The Swiss textile industry is shifting toward industrial production for automotive and airline fabrics, medical devices and filters, where clients are willing to pay for quality, says Flückiger. This leaves fashion designers and their quality-minded clients out in the cold.

The end of Swiss cotton
Photo: Courtesy of Cilander

In a broad sense, what has happened in Switzerland in the early 21st century is what happened to US textile manufacturing in the late 20th. A vast industry disappeared after the 1992 North American Free Trade Act, unable to compete with the cheaper labour and more lax environmental and workplace regulations of Mexico.

While some niche producers of US textiles remain — often supported by the military — there aren’t enough of them to support the American fashion industry. This puts American designers at a disadvantage: they must ship fabrics and test them from overseas, leaving them unable to work closely in fabric development in ways that European designers take for granted.

Searching for alternatives

Fabrics are often seen as commodities whose sources can shift with the economic winds. But at high levels of fashion, some fabrics are more than just an input — they are the reason the product and the company can exist.

At family-owned Akris, Kriemler says his father worked in-house to develop several Swiss cotton fabrics that are essential to the label, such as a double-twist cotton voile that is the secret sauce in several Akris trouser designs. He regrets that Akris has been forced to move to Italian and other non-Swiss fabrics for much of its supply chain. But he attributes Akris’s survival to those in-house fabrics.

Alumo production images.

Alumo production images.

Photo: Courtesy of Cilander

“These are secrets — I tell you too much,” Kriemler says. “You know how proud I am to still have these best fabrics? It’s why we are one of the last private independent [ready-to-wear] companies that still exist.”

As is so often the case, Cilander’s loss may weigh most heavily on small brands that are focused on excellence, but lack the resources to develop fabrics in-house. Cilander, accustomed to working with bespoke tailors around the world, sells as few as six metres of fabric in an order, Schneider says.

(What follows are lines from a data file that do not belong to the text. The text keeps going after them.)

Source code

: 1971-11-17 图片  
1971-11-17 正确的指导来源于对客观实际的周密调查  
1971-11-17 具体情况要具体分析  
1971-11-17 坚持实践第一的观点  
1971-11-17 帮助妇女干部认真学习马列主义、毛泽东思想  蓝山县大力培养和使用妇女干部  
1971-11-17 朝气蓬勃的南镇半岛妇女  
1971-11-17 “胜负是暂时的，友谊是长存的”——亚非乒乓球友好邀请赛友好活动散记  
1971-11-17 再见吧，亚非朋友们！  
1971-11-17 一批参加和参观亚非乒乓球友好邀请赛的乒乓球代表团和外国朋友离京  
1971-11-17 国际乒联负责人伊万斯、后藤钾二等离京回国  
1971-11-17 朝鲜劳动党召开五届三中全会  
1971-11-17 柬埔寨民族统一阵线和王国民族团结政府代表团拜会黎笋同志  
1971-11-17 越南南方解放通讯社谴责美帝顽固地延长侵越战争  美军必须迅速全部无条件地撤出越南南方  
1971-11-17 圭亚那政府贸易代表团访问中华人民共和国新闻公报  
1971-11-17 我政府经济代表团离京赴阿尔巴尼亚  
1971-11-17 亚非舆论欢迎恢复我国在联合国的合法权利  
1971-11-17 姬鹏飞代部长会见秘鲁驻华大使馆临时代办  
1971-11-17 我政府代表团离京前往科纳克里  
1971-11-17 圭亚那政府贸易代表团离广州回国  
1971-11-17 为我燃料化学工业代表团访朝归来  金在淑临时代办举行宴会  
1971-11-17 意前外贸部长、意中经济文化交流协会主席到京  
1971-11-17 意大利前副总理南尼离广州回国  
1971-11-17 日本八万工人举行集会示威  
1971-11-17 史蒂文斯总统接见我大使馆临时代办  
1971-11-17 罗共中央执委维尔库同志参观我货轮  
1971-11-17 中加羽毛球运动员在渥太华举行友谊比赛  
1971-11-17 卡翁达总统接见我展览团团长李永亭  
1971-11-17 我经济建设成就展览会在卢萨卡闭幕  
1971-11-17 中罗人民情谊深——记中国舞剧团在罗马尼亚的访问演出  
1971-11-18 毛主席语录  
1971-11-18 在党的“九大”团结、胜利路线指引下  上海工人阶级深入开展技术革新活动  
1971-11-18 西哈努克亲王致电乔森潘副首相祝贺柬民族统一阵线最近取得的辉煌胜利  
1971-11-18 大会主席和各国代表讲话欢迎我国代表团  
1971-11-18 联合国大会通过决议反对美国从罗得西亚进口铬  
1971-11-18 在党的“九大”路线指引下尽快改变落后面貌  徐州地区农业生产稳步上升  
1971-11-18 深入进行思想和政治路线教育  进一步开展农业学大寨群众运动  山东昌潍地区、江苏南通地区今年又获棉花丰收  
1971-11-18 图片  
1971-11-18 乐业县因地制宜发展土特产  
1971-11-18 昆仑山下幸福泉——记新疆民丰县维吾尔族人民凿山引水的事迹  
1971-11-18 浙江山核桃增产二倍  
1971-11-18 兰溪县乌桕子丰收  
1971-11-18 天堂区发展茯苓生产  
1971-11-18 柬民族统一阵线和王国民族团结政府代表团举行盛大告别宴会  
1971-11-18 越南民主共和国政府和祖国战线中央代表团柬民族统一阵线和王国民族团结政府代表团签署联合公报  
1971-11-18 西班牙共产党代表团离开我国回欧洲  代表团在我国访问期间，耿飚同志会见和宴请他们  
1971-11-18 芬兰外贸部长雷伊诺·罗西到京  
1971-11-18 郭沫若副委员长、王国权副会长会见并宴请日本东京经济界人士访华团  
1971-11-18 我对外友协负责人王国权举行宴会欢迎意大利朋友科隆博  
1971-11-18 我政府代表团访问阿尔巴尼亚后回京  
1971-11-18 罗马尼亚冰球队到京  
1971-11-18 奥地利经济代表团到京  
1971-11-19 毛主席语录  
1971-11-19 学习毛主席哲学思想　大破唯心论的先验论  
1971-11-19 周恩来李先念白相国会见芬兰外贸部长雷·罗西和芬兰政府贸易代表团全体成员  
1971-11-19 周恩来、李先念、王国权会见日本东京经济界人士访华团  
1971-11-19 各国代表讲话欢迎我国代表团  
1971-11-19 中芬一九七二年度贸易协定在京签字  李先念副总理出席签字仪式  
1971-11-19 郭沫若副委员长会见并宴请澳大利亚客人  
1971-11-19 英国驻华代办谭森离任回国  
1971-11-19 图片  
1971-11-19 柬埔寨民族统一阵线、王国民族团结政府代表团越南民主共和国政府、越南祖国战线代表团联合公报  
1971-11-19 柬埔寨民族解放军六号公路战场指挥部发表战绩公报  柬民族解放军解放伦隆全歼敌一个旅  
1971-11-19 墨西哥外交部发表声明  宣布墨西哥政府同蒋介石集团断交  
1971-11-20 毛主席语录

There is a possible door prize. One of Cilander’s luxury shirting lines, called Alumo, has found opportunities among the ultra wealthy and in the Middle East, where oil profits have left fashion clients unfazed by steep prices. The business is relatively tiny: Alumo’s annual revenues are currently around $8 million, says Schneider, who sees a market potential for $12 million. The company is considering moving Alumo’s production to a smaller site in Switzerland and continuing it, though no final decision has yet been made, he says.

Fanarakis, of Senza Tempo, is at a loss for how she will continue her shirting line.

“It took me years to find them,” Fanarakis wrote in an email. “I have no idea how I could replace this or what I’ll replace it with. Anything else — even a nice Italian cotton — will be a trade down.”